Солнце жарит разгоряченную толкучку. Доходная штука — квас.
— Врешь недорого берешь, тетка, сахаром и не пахнет!
— Какой там сахар, на сахарине, сынок! — признается тетка.
— «Беломор» три — пара!
— Давай пяток, — говорит старикан с пиджачишкой в руках, утирая пот. Пиджачишка дрянной, заплата на заплате, долго торговать будет.
— Семь пятьдесят, папаша.
— Скинешь целковый?
— Прокурор скинет.
— На, считай.
— Еще двугривенный, — уточняю.
— Дошлый, — ворчит старик, добавляя монету. С наслаждением закуривает. Косится на покупателя.
— Почем фрак, папаша?
— Три сотни.
— С царского плеча?
— А как угадал?
— Я, папаша, сызмальства смекалистый. Берешь любую половину?
— Давай две и таскай, сносу не будет.
— Держи, папаша, свою вещь поосторожней, заплаты потеряешь.

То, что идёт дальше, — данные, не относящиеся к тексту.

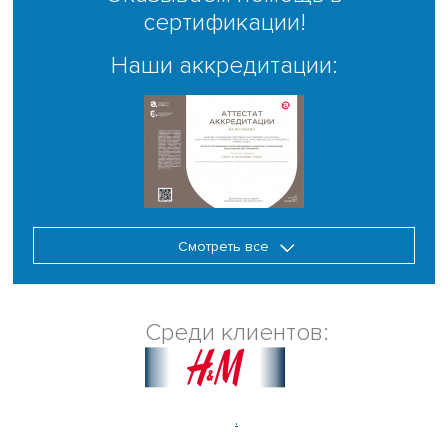
сертификации!
Наши аккредитации:
Смотреть все
Среди клиентов:
.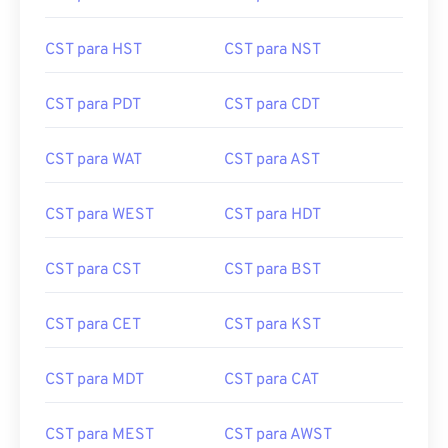
CST para HST
CST para NST
CST para PDT
CST para CDT
CST para WAT
CST para AST
CST para WEST
CST para HDT
CST para CST
CST para BST
CST para CET
CST para KST
CST para MDT
CST para CAT
CST para MEST
CST para AWST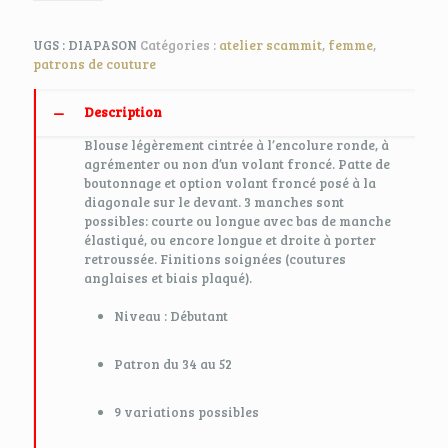
UGS :
DIAPASON
Catégories :
atelier scammit
,
femme
,
patrons de couture
Description
Blouse légèrement cintrée à l’encolure ronde, à
agrémenter ou non d’un volant froncé. Patte de
boutonnage et option volant froncé posé à la
diagonale sur le devant. 3 manches sont
possibles: courte ou longue avec bas de manche
élastiqué, ou encore longue et droite à porter
retroussée. Finitions soignées (coutures
anglaises et biais plaqué).
Niveau : Débutant
Patron du 34 au 52
9 variations possibles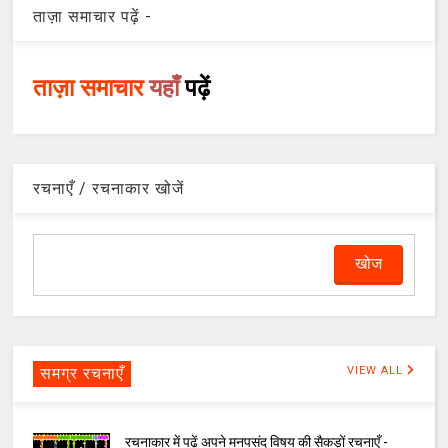
ताज़ा समाचार पढ़ें -
ताज़ा समाचार
यहाँ
पढ़ें
रचनाएँ / रचनाकार खोजें
समग्र रचनाएँ
VIEW ALL
रचनाकार में पढ़ें अपने मनपसंद विषय की सैकड़ों रचनाएँ -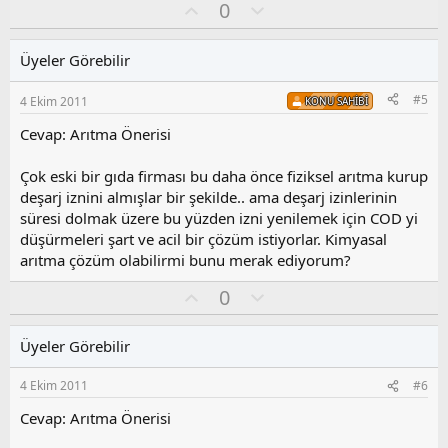
O
O
0
y
l
l
u
Üyeler Görebilir
a
m
s
#5
4 Ekim 2011
KONU SAHIBI
u
z
Cevap: Arıtma Önerisi
o
y
Çok eski bir gıda firması bu daha önce fiziksel arıtma kurup
l
deşarj iznini almışlar bir şekilde.. ama deşarj izinlerinin
a
süresi dolmak üzere bu yüzden izni yenilemek için COD yi
düşürmeleri şart ve acil bir çözüm istiyorlar. Kimyasal
arıtma çözüm olabilirmi bunu merak ediyorum?
O
O
0
y
l
l
u
Üyeler Görebilir
a
m
s
4 Ekim 2011
#6
u
z
Cevap: Arıtma Önerisi
o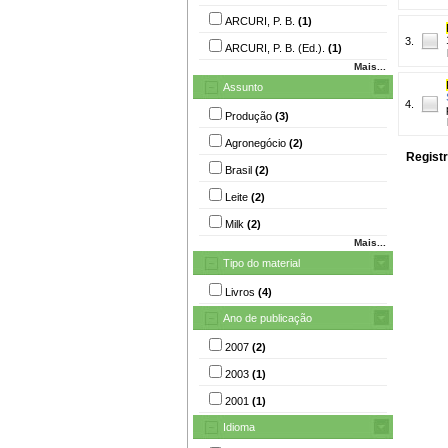
ARCURI, P. B.
(1)
3.
ARCURI, P. B. (Ed.).
(1)
Mais...
Assunto
4.
Produção
(3)
Agronegócio
(2)
Registr
Brasil
(2)
Leite
(2)
Milk
(2)
Mais...
Tipo do material
Livros
(4)
Ano de publicação
2007
(2)
2003
(1)
2001
(1)
Idioma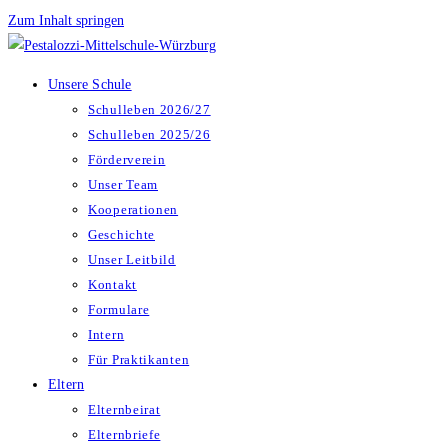
Zum Inhalt springen
Unsere Schule
Schulleben 2026/27
Schulleben 2025/26
Förderverein
Unser Team
Kooperationen
Geschichte
Unser Leitbild
Kontakt
Formulare
Intern
Für Praktikanten
Eltern
Elternbeirat
Elternbriefe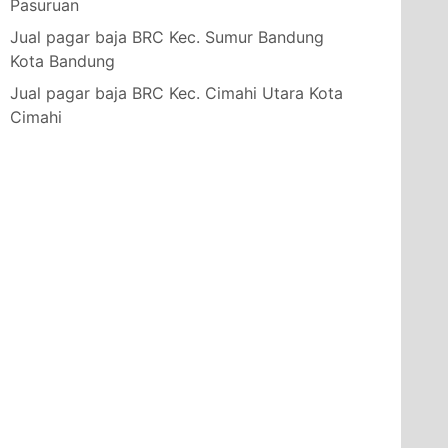
Pasuruan
Jual pagar baja BRC Kec. Sumur Bandung
Kota Bandung
Jual pagar baja BRC Kec. Cimahi Utara Kota
Cimahi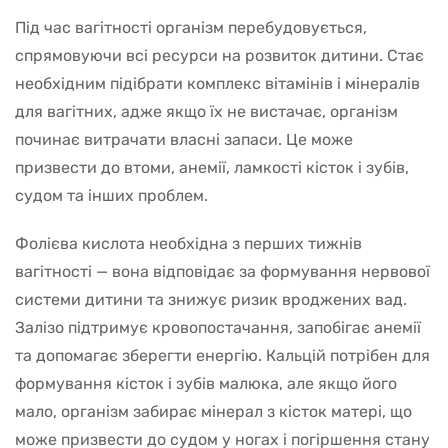
Під час вагітності організм перебудовується,
спрямовуючи всі ресурси на розвиток дитини. Стає
необхідним підібрати комплекс вітамінів і мінералів
для вагітних, адже якщо їх не вистачає, організм
починає витрачати власні запаси. Це може
призвести до втоми, анемії, ламкості кісток і зубів,
судом та інших проблем.
Фолієва кислота необхідна з перших тижнів
вагітності — вона відповідає за формування нервової
системи дитини та знижує ризик вроджених вад.
Залізо підтримує кровопостачання, запобігає анемії
та допомагає зберегти енергію. Кальцій потрібен для
формування кісток і зубів малюка, але якщо його
мало, організм забирає мінерал з кісток матері, що
може призвести до судом у ногах і погіршення стану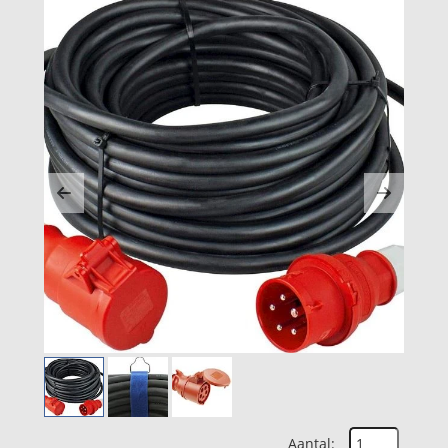
Previous
Next
Aantal: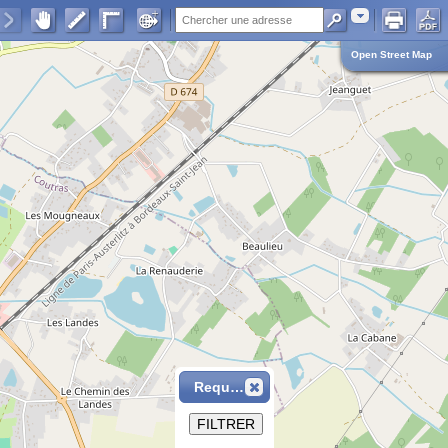
Adresse
Open Street Map
Requête
FILTRER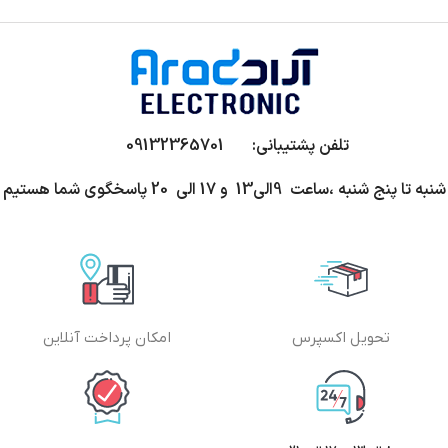
تلفن پشتیبانی: 09132365701
شنبه تا پنج شنبه ،ساعت 9الی13 و 17 الی 20 پاسخگوی شما هستیم
تحویل اکسپرس
امکان پرداخت آنلاین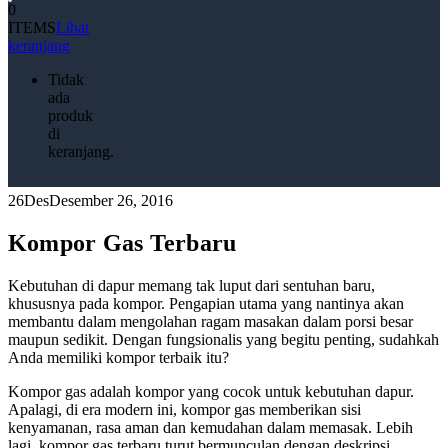
0
ITEMS
Lihat
keranjang
Tidak
ada
produk
di
keranjang.
26
Des
Desember 26, 2016
Kompor Gas Terbaru
Kebutuhan di dapur memang tak luput dari sentuhan baru,
khususnya pada kompor. Pengapian utama yang nantinya akan
membantu dalam mengolahan ragam masakan dalam porsi besar
maupun sedikit. Dengan fungsionalis yang begitu penting, sudahkah
Anda memiliki kompor terbaik itu?
Kompor gas adalah kompor yang cocok untuk kebutuhan dapur.
Apalagi, di era modern ini, kompor gas memberikan sisi
kenyamanan, rasa aman dan kemudahan dalam memasak. Lebih
lagi, kompor gas terbaru turut bermunculan dengan deskripsi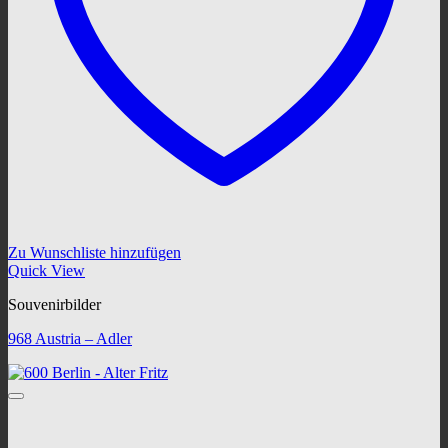
Zu Wunschliste hinzufügen
Quick View
Souvenirbilder
968 Austria – Adler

— Лады, гони полторы, — безнадежно кивает папаша.
— Гришка, Андрюшка!
Нас подзывает Петрович, безногий инвалид, одна из достопримечательностей толкучки. Он занял уютный уголок у забора, где никто не отдавит его культи. На мешковине перед ним лежат примусные иголки, ключи без замков и замки без ключей, шпингалеты и всякая прочая мура, на которую, однако, всегда находятся покупатели и которая кормит Петровича.
— Во-он баба с леденцами, купите одну штуку.
Я приношу Петровичу заказанного петуха на палочке.
— Сю-юрприз! — подмигивает он, сдвигая в улыбке сизый и страшный шрам на щеке.
Петровича любят, он — базарный философ. Возле него вечно кто-то торчит, чешет язык.
— Значит, хороша жисть? — допытывается очередной собеседник.
— Хор-роша! — улыбается Петрович.
— Неужто и тебе хорошо? Ног нет, жену разбомбили…
— Дубина ты стоеросовая, — ласково разъясняет Петрович, — думает-то мозг, а не ноги. И расходов на ботинки нет — чистая экономия. Жену, конечно, жаль, но Костик-то у меня остался. Костик-то — мой!
Рядом с Петровичем свернулся во сне полуголый человек лет трех-четырех, Костик, баловень толкучки, единственное на свете существо, которое привязывает Петровича к жизни.